To enable them to hitch their way up or down or round the trunks of trees, woodpeckers have two toes facing forwards and two backwards (normally, birds have three toes, two facing forward and one backwards). The stiff tail helps it get “three points of contact” on the trunk, so useful for stability. Drumming is not merely done in order to panic and flush out creepy crawlies living in the bark, but also as a mode of communication — to seduce partners and drive away rivals.

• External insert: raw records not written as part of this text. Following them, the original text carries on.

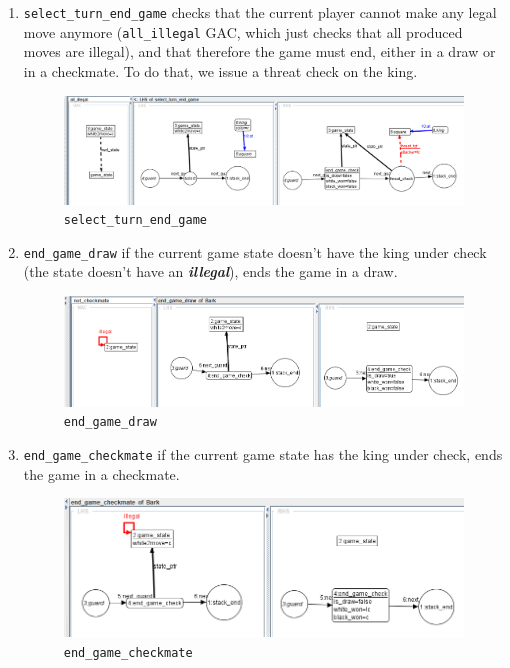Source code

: \documentclass[a4paper, 10pt]{scrartcl}
\newcommand{\edgerepr}[1]{\textit{\textbf{#1}}}
\newcommand{\illegal}{\edgerepr{illegal}}
\begin{document}
    \begin{enumerate}
        \item \texttt{select\_turn\_end\_game} checks that the current player cannot make any legal move anymore (\texttt{all\_illegal} GAC, which just checks that all produced moves are illegal), and that therefore the game must end, either in a draw or in a checkmate. To do that, we issue a threat check on the king.
        \begin{figure}[H]
            \centering
            \includegraphics[width=.8\linewidth]{images/select_turn_end_game.png}
            \caption{\texttt{select\_turn\_end\_game}}
        \end{figure}
        \item \texttt{end\_game\_draw} if the current game state doesn't have the king under check (the state doesn't have an \illegal), ends the game in a draw.
        \begin{figure}[H]
            \centering
            \includegraphics[width=.8\linewidth]{images/end_game_draw.png}
            \caption{\texttt{end\_game\_draw}}
        \end{figure}
        \item \texttt{end\_game\_checkmate} if the current game state has the king under check, ends the game in a checkmate.
        \begin{figure}[H]
            \centering
            \includegraphics[width=.8\linewidth]{images/end_game_checkmate.png}
            \caption{\texttt{end\_game\_checkmate}}
        \end{figure}
    \end{enumerate}
\end{document}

It may take up to a month for a woodpecker to drill a residence. The bird will both roost as well as nest in it, and guard it fiercely. I’ve seen a blackrumped flameback oust a coppersmith barbet (which is smaller) from its rightful residence, enlarge the hole — and, then, in turn, be ousted by bees scouting for a new hive location. The birds eat the grubs, beetles, beetle-larvae found in the bark, assisted by a tongue which is long, glue-tipped and barbed and which curls around its victim and draws it back. Other items on the menu may include berries, caterpillars, spiders, birds’ eggs — and even nestlings. Often woodpeckers come down on to the ground to forage, but look quite comical hopping about.
Watch a woodpecker hard hat hammer away at a tree trunk, and you can’t help but sigh enviously. Oh, to have a head (and beak) like that! It would make even the most wooden babu cower at your approach, and be powerless to give you the slightest headache as you get your files cleared, blow by jackhammer blow!